Transcendent Agnosticism

Look, the meaning of words change over time, and no language is ever permanently stable: I'm down wit all dat.

Acknowledging the above does not mean that one cannot judge certain language changes detrimental. So, for instance, the new, apparently required, use of "agnostic" as a substitute for "neutral" or "indifferent" is idiotic: we had those perfectly good words available to describe what people now mean when they say "Modern Monetary Theory (MMT) is politics agnostic": they mean it is neutral between political stances. So, we already had a word that precisely says what is meant: why, then, should we pick a word that suggests that MMT advocates aren't sure whether politics exists or not? Writers choose "agnostic" over the more accurate words in such situations only because "agnostic" is now trendy!

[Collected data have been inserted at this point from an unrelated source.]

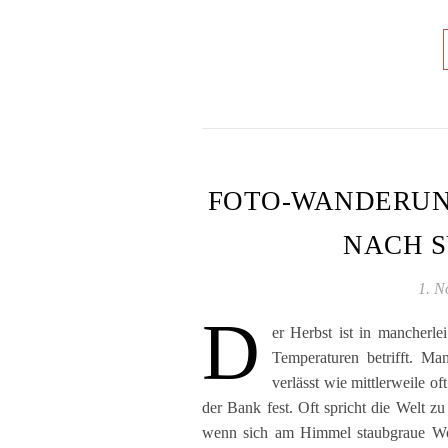
FOTO-WANDERUN
NACH 
1. N
D
er Herbst ist in mancherle
Temperaturen betrifft. M
verlässt wie mittlerweile of
der Bank fest. Oft spricht die Welt 
wenn sich am Himmel staubgraue Wol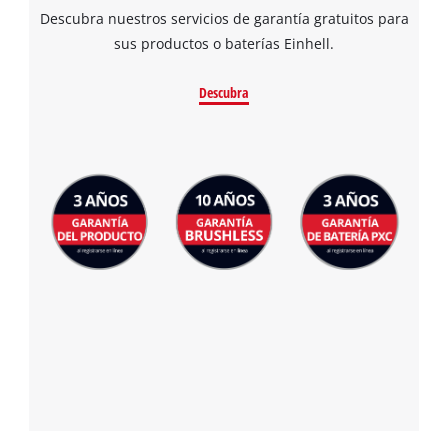
Descubra nuestros servicios de garantía gratuitos para
sus productos o baterías Einhell.
Descubra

Something similar has recently gone on with the use of the word "transcendent": sportswriters these days repeatedly write something like "Smith hitting four three-pointers in a game was a transcendent performance." What about calling Smith's performance "amazing," "excellent," "fantastic," "stupendous," or one of all those other adjectives that meant Smith did something well beyond merely "good"?

No, at some moment, some idiotic sportswriter decided that he could make "Smith's performance was amazing!" sound fancier and more educated if he instead wrote, "Smith's performance was transcendent!" And a whole slew of other idiotic sportswriters tagged along, thinking that they, too, could sound fancier and more educated if they used a fancy-pants word like "transcendent."

I say unto ye, "Go forth ye and condemn all the sportswriters using 'transcendent' to mean 'very, very good' as crowd-following morons."